Integration of Informatics and Quantitative Concepts in Biology at UPR

The goal of this proposal is to increase the quantitative and informatics skills of undergraduate Biology majors at the University of Puerto Rico, Rio Piedras Campus.  It is aligned with the objective of the MARC U*STAR Program which is to increase the number of minority students that pursue graduate education in one of the STEM fields.  The National Research Council in its report “BIO2010: Transforming Undergraduate Education for Future Research Biologists” identified the need for Biology majors to receive a more quantitative and interdisciplinary education as undergraduates.  The Department of Biology, following this recommendation and an on-going comprehensive curricular revision, has delineated several strategies to address this issue.  This proposal aims to incorporate quantitative and informatics concepts and skills throughout the Biology curriculum.  Undergraduate laboratory courses are being targeted as they provide the perfect environment to offer our students quantitative and interdisciplinary research-like activities.  In addition, we will enrich our academic offering by describing new interdisciplinary courses to allow our students to be better prepared for their future academic or professional goals. Our proposed specific aims are:

  1. Design a course sequence that will promote the development of quantitative skills in biology majors.
  2. Integration of quantitative and computational skills into Biology’s laboratory courses.
  3. Increase the Bioinformatics and interdisciplinary course offering in the Biology Department.
  4. Interdisciplinary training of faculty and support personnel.
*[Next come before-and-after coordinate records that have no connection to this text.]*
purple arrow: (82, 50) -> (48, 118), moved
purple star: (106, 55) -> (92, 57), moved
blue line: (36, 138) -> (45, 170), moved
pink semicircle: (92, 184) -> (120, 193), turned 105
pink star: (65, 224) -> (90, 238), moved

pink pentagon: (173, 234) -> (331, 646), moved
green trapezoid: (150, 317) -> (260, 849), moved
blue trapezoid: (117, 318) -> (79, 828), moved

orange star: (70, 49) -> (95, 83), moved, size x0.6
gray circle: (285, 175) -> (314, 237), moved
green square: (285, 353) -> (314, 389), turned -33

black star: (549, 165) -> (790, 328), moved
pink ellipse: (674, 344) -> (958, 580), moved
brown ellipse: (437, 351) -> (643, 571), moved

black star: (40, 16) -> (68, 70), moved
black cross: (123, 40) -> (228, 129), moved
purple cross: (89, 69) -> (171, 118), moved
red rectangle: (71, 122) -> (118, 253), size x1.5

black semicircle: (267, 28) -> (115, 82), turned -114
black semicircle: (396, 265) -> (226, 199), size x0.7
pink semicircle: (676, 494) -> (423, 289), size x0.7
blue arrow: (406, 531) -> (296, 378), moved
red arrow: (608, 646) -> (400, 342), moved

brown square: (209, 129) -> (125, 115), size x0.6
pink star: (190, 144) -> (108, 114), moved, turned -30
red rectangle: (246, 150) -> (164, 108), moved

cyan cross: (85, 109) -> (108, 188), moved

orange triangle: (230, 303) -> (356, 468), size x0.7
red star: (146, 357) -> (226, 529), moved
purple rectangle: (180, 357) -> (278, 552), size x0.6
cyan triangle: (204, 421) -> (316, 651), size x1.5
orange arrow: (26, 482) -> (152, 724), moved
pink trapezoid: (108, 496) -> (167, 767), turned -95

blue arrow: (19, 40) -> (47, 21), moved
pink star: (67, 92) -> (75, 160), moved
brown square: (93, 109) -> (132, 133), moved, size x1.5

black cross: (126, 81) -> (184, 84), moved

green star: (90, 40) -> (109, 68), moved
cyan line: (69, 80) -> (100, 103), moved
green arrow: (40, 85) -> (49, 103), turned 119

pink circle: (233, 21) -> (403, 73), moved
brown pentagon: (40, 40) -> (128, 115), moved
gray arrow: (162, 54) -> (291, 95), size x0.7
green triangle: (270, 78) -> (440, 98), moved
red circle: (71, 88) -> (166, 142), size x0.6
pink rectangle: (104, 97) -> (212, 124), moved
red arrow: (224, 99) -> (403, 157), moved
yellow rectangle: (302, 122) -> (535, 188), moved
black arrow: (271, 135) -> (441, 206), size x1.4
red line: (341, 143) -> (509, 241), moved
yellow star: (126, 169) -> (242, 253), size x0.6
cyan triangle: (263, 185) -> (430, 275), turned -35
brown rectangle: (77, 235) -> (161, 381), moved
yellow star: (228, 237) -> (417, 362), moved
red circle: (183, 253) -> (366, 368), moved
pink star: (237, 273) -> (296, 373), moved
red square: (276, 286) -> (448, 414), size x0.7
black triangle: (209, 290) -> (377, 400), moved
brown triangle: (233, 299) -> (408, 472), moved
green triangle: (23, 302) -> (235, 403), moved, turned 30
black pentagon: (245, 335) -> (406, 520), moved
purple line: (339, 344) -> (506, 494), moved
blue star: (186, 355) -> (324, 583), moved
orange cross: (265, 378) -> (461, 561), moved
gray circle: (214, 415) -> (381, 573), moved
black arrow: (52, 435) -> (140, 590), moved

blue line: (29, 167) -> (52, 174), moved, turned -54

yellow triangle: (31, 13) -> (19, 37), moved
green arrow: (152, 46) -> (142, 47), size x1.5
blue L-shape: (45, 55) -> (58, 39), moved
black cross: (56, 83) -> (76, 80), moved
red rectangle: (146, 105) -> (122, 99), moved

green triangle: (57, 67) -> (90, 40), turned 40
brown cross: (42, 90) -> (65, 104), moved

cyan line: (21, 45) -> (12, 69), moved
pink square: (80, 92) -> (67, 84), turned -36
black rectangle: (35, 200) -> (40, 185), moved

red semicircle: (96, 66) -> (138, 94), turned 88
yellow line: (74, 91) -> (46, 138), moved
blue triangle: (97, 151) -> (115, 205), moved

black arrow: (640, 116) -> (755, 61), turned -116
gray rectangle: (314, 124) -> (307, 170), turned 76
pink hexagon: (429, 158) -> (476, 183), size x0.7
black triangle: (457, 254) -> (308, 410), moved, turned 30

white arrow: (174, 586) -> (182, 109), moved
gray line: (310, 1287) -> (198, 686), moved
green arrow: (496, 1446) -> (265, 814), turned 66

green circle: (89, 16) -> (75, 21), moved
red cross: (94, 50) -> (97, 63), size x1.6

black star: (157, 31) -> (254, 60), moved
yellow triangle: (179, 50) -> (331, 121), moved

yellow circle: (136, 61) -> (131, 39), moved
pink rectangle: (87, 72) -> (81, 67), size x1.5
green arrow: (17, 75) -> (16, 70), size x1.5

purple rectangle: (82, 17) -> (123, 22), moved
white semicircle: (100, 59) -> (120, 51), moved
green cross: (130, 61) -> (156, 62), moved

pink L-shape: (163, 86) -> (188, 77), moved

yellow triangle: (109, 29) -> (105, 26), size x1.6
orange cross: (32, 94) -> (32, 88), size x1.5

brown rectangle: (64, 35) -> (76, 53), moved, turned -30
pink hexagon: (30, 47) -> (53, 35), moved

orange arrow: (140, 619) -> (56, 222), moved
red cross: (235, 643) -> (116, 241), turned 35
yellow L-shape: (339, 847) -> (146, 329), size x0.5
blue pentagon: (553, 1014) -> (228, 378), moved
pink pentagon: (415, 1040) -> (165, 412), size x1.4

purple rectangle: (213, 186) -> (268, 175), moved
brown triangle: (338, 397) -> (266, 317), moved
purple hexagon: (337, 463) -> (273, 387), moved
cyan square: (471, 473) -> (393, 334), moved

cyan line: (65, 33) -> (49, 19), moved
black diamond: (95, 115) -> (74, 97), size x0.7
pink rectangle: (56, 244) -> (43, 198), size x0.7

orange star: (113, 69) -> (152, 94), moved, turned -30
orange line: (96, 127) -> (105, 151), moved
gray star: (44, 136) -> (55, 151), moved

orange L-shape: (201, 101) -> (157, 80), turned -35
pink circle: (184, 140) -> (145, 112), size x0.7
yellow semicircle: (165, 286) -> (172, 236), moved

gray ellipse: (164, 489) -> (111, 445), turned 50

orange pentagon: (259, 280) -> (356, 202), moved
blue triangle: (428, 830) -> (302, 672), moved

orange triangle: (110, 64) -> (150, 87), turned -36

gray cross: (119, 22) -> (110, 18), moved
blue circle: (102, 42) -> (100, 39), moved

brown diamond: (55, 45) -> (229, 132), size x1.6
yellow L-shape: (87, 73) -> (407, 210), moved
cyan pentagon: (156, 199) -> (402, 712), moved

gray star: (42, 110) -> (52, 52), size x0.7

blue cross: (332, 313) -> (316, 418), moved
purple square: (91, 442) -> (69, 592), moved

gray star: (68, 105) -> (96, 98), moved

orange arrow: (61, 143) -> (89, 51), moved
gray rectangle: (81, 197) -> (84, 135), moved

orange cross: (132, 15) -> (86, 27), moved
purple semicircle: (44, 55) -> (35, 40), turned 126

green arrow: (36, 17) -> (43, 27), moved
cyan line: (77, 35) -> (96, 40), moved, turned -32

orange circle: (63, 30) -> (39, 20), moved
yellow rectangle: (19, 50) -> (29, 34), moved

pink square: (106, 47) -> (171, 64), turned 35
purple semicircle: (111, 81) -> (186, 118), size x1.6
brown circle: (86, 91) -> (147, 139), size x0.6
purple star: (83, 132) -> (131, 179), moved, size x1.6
The proposed changes will be integrated into the Biology Department’s on-going comprehensive curricular revision as we expect that they will contribute to increase student’s interest in biological research and significantly improve our student competitiveness, particularly of those who pursue graduate studies.


This material is based upon work supported by the National Institutes of Health (NIH) under Grant # 5T36 GM 0078010.